Creating a list vector from nested data is straightforward:
// Create a list vector from nested data
var documents = new[] {
new[] { "the", "quick", "brown" },
new[] { "the", "lazy", "dog", "sleeps" },
new[] { "pack", "my", "box" }
};
var tokens = Vector.CopyFromAsLists(documents);
Console.WriteLine($"List vector length: {tokens.Length}");
Console.WriteLine($"Total tokens: {tokens.FlattenedLength}");Typical Workflows
ListVector<T> supports a variety of common operations on variable-length data:
Aggregating Per List
Use the AggregateLists method to compute statistics for each list:
// Compute statistics per list
var observations = new[] {
new[] { 1.5, 2.3, 1.8 },
new[] { 4.1, 3.9, 4.5, 4.2 },
new[] { 2.1, 2.0 }
};
var data = Vector.CopyFromAsLists(observations);
var means = data.AggregateLists(Aggregators.Mean);
var maxValues = data.AggregateLists(Aggregators.Maximum);
var counts = data.GetListLengths();
Console.WriteLine($"Means: {means}");
Console.WriteLine($"Max values: {maxValues}");
Console.WriteLine($"Counts: {counts}");Transforming Elements
Use the Map method to transform elements within each list:
// Transform elements within each list
var normalized = data.Map(x => x / 10.0);
// Transform using per-list scalars
var scaled = data.Map(means, (value, mean) => value - mean);Flattening to a Standard Vector
Use the Flatten() method to convert the list vector back to a regular vector containing all elements in order:
// Flatten back to a regular vector
var allValues = data.Flatten();
var overallMean = allValues.Mean();Converting to a Fixed-Width Matrix
For downstream algorithms that require rectangular data, use the ToRowMatrix or ToColumnMatrix methods to convert the list vector to a matrix, padding or truncating lists as necessary:
// Convert to matrix for downstream analysis
var matrix = data.ToRowMatrix(paddingValue: 0.0);
Console.WriteLine($"Matrix shape: {matrix.RowCount}x{matrix.ColumnCount}");List-Level Operations
ListVector<T> provides several methods for manipulating entire lists:
// Various list-level operations
var first3 = tokens.HeadLists(3);
var sorted = tokens.SortLists();
var reversed = tokens.ReverseLists();Variable-Length Data in Data Frames
Variable-length lists often appear as columns in data frames: each row represents an observation, and one or more columns contain lists whose lengths may vary from row to row. This is a first-class pattern in Numerics.NET, not an edge case.

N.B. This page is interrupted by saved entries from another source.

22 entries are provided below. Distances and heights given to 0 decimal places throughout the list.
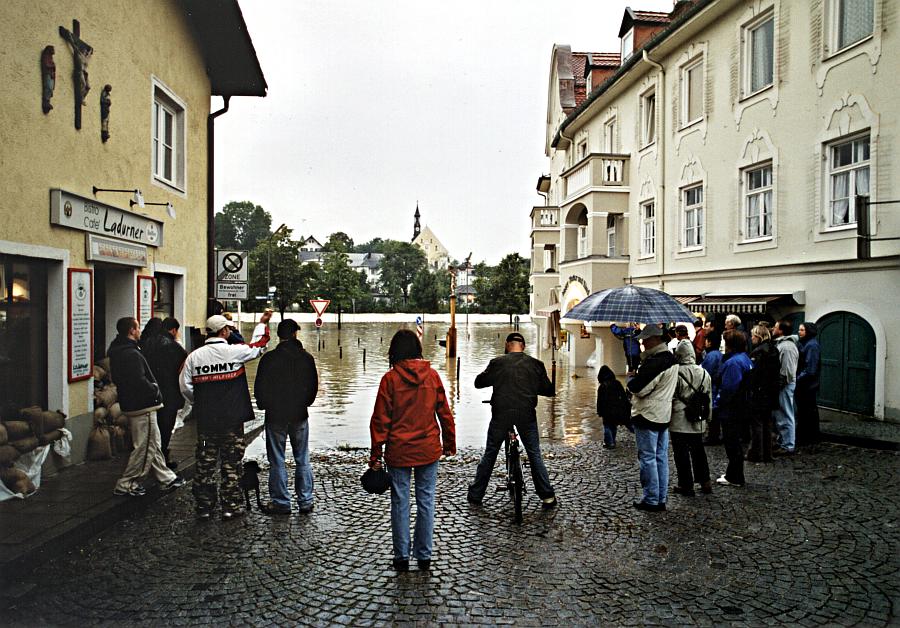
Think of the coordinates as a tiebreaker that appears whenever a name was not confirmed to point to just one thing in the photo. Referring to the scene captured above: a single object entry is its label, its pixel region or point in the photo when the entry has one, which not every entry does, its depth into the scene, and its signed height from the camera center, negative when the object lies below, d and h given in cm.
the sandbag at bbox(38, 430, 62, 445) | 708 -136
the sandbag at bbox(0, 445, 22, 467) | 641 -139
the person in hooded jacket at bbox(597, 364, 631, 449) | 838 -115
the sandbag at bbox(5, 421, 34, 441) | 664 -120
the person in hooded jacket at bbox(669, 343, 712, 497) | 705 -123
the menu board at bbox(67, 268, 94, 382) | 788 -20
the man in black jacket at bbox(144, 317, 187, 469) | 769 -66
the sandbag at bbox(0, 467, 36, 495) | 639 -162
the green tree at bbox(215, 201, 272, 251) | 12744 +1588
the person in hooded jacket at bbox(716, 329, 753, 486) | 756 -110
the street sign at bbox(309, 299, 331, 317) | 3069 +14
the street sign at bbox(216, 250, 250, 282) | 1295 +79
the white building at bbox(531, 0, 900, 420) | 1161 +304
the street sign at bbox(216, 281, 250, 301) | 1291 +35
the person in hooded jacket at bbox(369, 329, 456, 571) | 512 -92
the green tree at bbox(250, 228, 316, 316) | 6750 +382
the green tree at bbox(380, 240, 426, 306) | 10394 +621
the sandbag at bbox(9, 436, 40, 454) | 665 -133
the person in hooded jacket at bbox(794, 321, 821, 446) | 1005 -118
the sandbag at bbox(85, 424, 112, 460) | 807 -162
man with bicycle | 662 -87
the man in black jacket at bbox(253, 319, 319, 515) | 640 -88
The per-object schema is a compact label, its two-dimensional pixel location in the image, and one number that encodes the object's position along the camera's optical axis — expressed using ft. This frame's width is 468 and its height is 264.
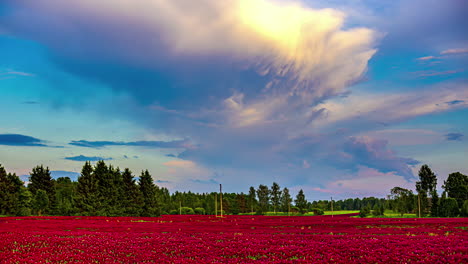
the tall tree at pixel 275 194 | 510.99
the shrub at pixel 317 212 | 389.42
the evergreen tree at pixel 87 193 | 258.78
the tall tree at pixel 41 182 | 313.22
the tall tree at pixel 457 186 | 329.52
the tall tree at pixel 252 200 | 496.64
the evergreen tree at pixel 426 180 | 388.57
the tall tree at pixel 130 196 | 279.49
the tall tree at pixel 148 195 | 291.58
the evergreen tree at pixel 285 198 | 508.04
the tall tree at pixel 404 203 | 323.74
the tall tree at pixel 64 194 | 286.25
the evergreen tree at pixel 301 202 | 439.63
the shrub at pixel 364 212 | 295.07
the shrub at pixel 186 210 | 388.78
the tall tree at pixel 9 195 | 252.21
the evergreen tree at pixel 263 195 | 566.35
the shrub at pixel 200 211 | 397.49
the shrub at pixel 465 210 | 266.42
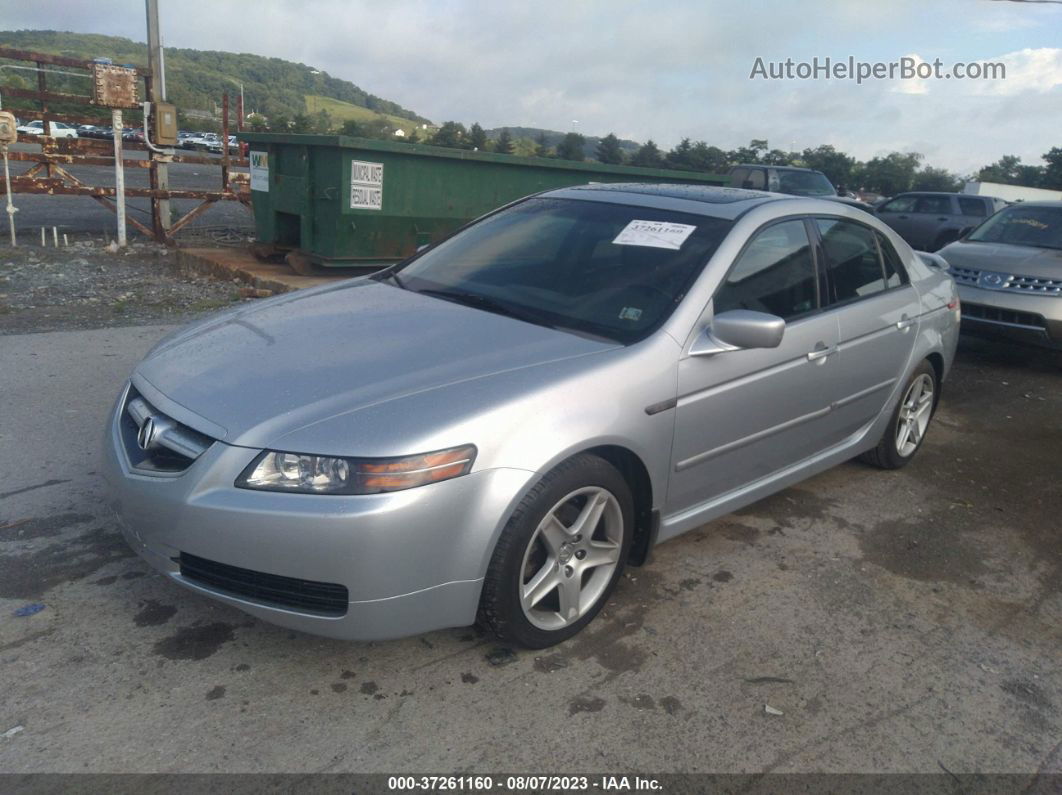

ListVector<T> is the underlying representation for such columns:
// Create a data frame with a list-valued column
var ids = Vector.Create(new[] { 101, 102, 103 });
var measurements = Vector.CopyFromAsLists(new[] {
new[] { 1.5, 2.3, 1.8 },
new[] { 4.1, 3.9, 4.5, 4.2 },
new[] { 2.1, 2.0 }
});
var df = DataFrame.FromColumns(
("ID", ids),
("Measurements", measurements)
);
Console.WriteLine(df);You can compute statistics on list-valued columns and add them as new columns:
// Compute statistics on list column
var measCol = df["Measurements"].As<IReadOnlyList<double>>();
var listVector = measCol as ListVector<double>;
if (listVector != null)
{
var means = listVector.AggregateLists(Aggregators.Mean);
df["Mean"] = means;
var counts = listVector.GetListLengths();
df["Count"] = counts;
}
Console.WriteLine(df);This pattern is particularly useful when working with grouped data that you want to preserve in a structured format rather than flattening immediately.
When to Use ListVector<T> vs Other Representations
Use ListVector<T> when:
List lengths vary meaningfully and should be preserved.
The grouping structure is important for analysis or aggregation.
You want to perform per-list operations or transformations.
The data naturally arises from a grouping operation.
Use dense matrices when:
Data is naturally rectangular (all rows/columns have the same length).
You have already padded or truncated lists to a fixed length for downstream algorithms (e.g., machine learning or statistical methods that require rectangular input).
In many workflows, you may start with a ListVector<T> to preserve the natural structure of your data, perform per-list analysis, and then convert to a matrix when needed for algorithms that require rectangular data.